Que sait-on vraiment de l’impact de l’activité physique sur la santé osseuse ?

  • Cauley JA & al.
  • Lancet Diabetes Endocrinol
  • 20 nov. 2019

  • Par Nathalie Barrès
  • Résumé d’articles
L'accès à l'intégralité du contenu de ce site est reservé uniquement aux professionnels de santé disposant d'un compte. L'accès à l'intégralité du contenu de ce site est reservé uniquement aux professionnels de santé disposant d'un compte.

À retenir 

Au total, 18 études observationnelles prospectives évaluant le lien entre activité physique et incidence des fractures chez des sujets de 40 ans et plus ont été idenfiées dans le cadre d’une revue de la littérature pragmatique publiée par un groupe de chercheurs dans The Lancet. Parmi elles, seulement 11 ont été jugées de bonne qualité méthodologique. La plupart d’entre elles suggèrent qu’une augmentation de l’activité physique (principalement liée aux loisirs) serait associée à une réduction du risque de fracture de la hanche et du risque fracturaire global. Mais une seule étude a utilisé des mesures objectives de l’activité physique (la plupart ayant été menées par autodéclaration).

Par ailleurs, d’autres études rapportent des résultats contradictoires, notamment deux études qui montrent un risque accru de fracture chez l’homme lorsque l’activité physique liée au travail est augmentée.

Au global, des preuves modestes existeraient sur l’efficacité de l’activité physique sur la résistance osseuse, et sur la densité minérale osseuse volumétrique et corticale. L’exercice dans l’eau pourrait être moins efficace que l’exercice au sol, et les preuves de l’effet du tai-chi sont encore faibles. Certaines données suggèrent que les exercices en résistance progressive associés à des exercices avec impact pourraient être plus bénéfiques sur la résistance osseuse, au niveau du col fémoral et de la colonne lombaire. Ceci a été montré chez des femmes ménopausées, l’impact chez l’homme n’étant en revanche pas connu.

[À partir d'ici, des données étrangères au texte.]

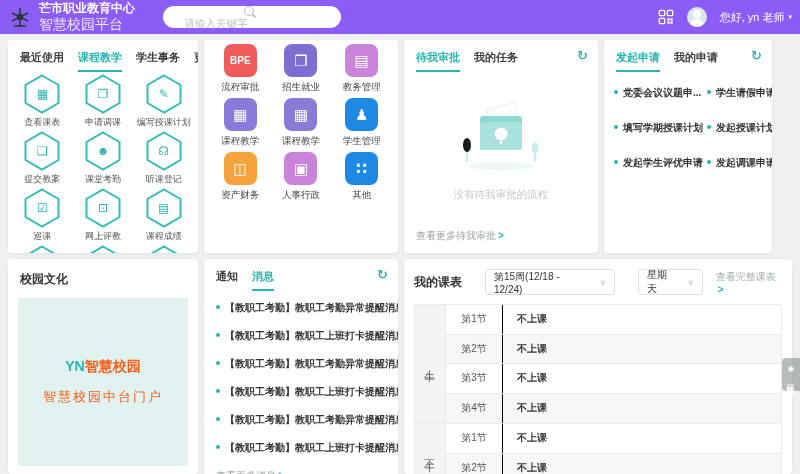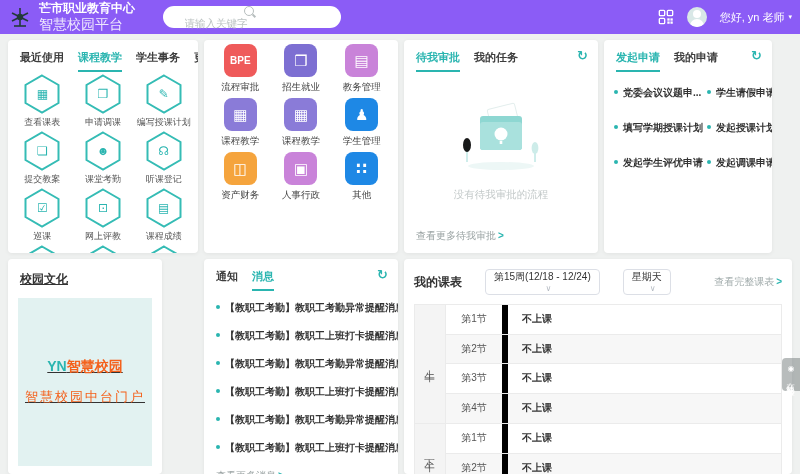--- a/index.html
+++ b/index.html
@@ -25,21 +25,21 @@
   .avatar::after{content:"";position:absolute;width:14px;height:9px;border-radius:7px 7px 0 0;background:#fff;left:3px;top:12px;}
   .greeting{color:#fff;font-size:11px;display:flex;align-items:center;gap:4px;cursor:pointer;}
   .caret-down{font-size:7px;color:#fff;}
   
   .panel{position:absolute;background:#fff;border-radius:4px;box-shadow:0 1px 4px rgba(0,0,0,.06);
          overflow:hidden;box-sizing:border-box;}
   #panel-recent{left:8px;top:40px;width:190px;height:213px;}
   #panel-business{left:204px;top:40px;width:194px;height:213px;}
   #panel-approval{left:404px;top:40px;width:194px;height:213px;}
   #panel-apply{left:604px;top:40px;width:168px;height:213px;}
-  #panel-culture{left:8px;top:259px;width:154px;height:215px;text-decoration:underline;}
+  #panel-culture{left:8px;top:259px;width:190px;height:215px;}
   #panel-notice{left:204px;top:259px;width:194px;height:247px;}
   #panel-schedule{left:404px;top:259px;width:388px;height:215px;}
   .tabs{display:flex;align-items:flex-start;gap:14px;padding:10px 10px 0 12px;position:relative;}
   .tab{font-size:11px;font-weight:bold;color:#3d3d3d;padding-bottom:5px;cursor:pointer;white-space:nowrap;}
   .tab.active{color:#2ab5b0;border-bottom:2px solid #2ab5b0;}
   .refresh{position:absolute;right:10px;top:8px;color:#2ab5b0;font-size:13px;font-weight:bold;cursor:pointer;}
   
   .hex-grid{display:grid;grid-template-columns:repeat(3,1fr);padding:2px 4px 0;}
   .hex-item{height:57px;display:flex;flex-direction:column;align-items:center;cursor:pointer;}
   .hex-wrap{position:relative;width:36px;height:40px;}
@@ -73,35 +73,35 @@
   
   .msg-list{padding:10px 8px 0 12px;}
   .msg-item{display:flex;align-items:flex-start;font-size:10px;font-weight:bold;color:#333;
             margin-bottom:14px;cursor:pointer;white-space:nowrap;}
   .notice-more{font-size:10px;color:#9aa3a3;padding-left:12px;cursor:pointer;}
   .notice-more .arrow{color:#2ab5b0;margin-left:2px;font-weight:bold;}
   
   .sch-head{display:flex;align-items:center;padding:10px 10px 9px;gap:13px;}
   .sch-title{font-size:12px;font-weight:bold;color:#333;flex:none;}
   .sel{margin-left:10px;border:1px solid #dcdfe6;border-radius:4px;height:24px;display:flex;
-       align-items:center;padding:0 8px;font-size:10px;color:#333;cursor:pointer;background:#fff;flex-direction:column;}
+       align-items:center;padding:0 8px;font-size:10px;color:#333;cursor:pointer;background:#fff;}
   .sel .sel-caret{color:#b4bac2;font-size:8px;margin-left:12px;}
   .sch-more{margin-left:auto;font-size:10px;color:#a3adad;cursor:pointer;}
   .sch-more .arrow{color:#2ab5b0;margin-left:2px;font-weight:bold;}
   .sch-table{margin:0 10px;border:1px solid #ebebeb;border-bottom:none;}
   .sch-group{display:flex;border-bottom:1px solid #ebebeb;}
   .sch-group:last-child{border-bottom:none;}
   .period-cell{width:30px;background:#f4f4f4;display:flex;align-items:center;justify-content:center;
                color:#555;font-size:10.5px;border-right:1px solid #ebebeb;
                writing-mode:vertical-rl;letter-spacing:3px;}
   .rows{flex:1;}
   .sch-row{display:flex;height:29.5px;border-bottom:1px solid #ebebeb;font-size:10px;box-sizing:border-box;}
   .rows .sch-row:last-child{border-bottom:none;}
   .rows .sch-row:nth-child(even){background:#f7f7f7;}
-  .slot-cell{width:56px;border-right:6px solid #000000;display:flex;align-items:center;
+  .slot-cell{width:56px;border-right:1px solid #000000;display:flex;align-items:center;
              justify-content:center;color:#555;flex:none;}
   .status-cell{display:flex;align-items:center;padding-left:14px;font-weight:bold;color:#333;}
   
   .service-tab{position:absolute;right:0;top:358px;width:16px;padding:7px 1px;background:rgba(125,133,133,.55);
                border-radius:4px 0 0 4px;display:flex;flex-direction:column;align-items:center;gap:3px;
                color:#fff;cursor:pointer;z-index:6;}
   .service-tab .svc-icon{font-size:8px;line-height:1;}
   .service-tab .svc-label{writing-mode:vertical-rl;font-size:8.5px;letter-spacing:2px;}
 </style>
 </head>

Les chercheurs soulignent l’importance de mettre en place des études robustes

Les essais cliniques randomisés de bonne qualité méthodologiques manquent cruellement. Globalement, la définition de l’activité physique telle qu’elle est décrite dans les études n’est pas homogène, et celle-ci est majoritairement autodéclarée ce qui conduit à un risque de biais et à une surestimation de sa pratique. Par ailleurs, certains sujets peuvent être traités par bisphosphonates en parallèle ce qui peut limiter la réponse des cellules osseuses à l’exercice. La durée des études est souvent courte, et certains facteurs confondants ne sont pas considérés. Tout cela rend bien difficile la formulation de recommandations fortes sur l’intérêt de l’activité physique sur le risque fracturaire. Les auteurs de cette revue mettent en évidence l’importance de conduire des essais de qualité qui tiennent compte de ces facteurs. Cependant, les études évaluant l’impact de l’activité sur le risque fracturaire peuvent s’avérer coûteuses. Face à ce constat, les auteurs suggèrent de s’appuyer sur des critères de substitution utilisés dans certaines études montrant qu’une amélioration de 2% de la DMO totale à la hanche pourrait réduire de 28% le risque de fracture vertébrale et de 16% le risque de fracture de la hanche, tandis qu’une amélioration de 6% de la DMO de hanche totale pourrait réduire de 66% le risque de fractures vertébrales et de 40% le risque de fractures de hanche. 

 

Rappel sur les recommandations du GRIO chez les femmes ménopausées atteintes d’ostéoporose

Les recommandations 2018 du Groupe de Recherche et d’Information sur les Ostéoporoses (GRIO) sur le traitement de l’ostéoporose post-ménopausique  soulignent l’intérêt de « l’activité physique permettant de renforcer l’équilibre ». « L’inclusion dans des programmes d’activité physique comprenant un entraînement spécifique visant à améliorer l’équilibre, est un facteur clé de succès vis-à-vis du risque de chute. Il doit être bien entendu associé à d’autres types d’exercices (renforcement musculaire, travail de la coordination et de l’endurance, augmentation des amplitudes articulaires, en particulier de cheville) » dont l’intérêt a été montré sur la diminution du risque de chute. Chez les plus de 65 ans, ces mêmes recommandations préconisent « de pratiquer une activité physique d’intensité modérée à élevée, 2 jours par semaine ou plus, de préférence non consécutifs, à raison de 8 à 10 exercices répétés 8 à 12 fois chacun ».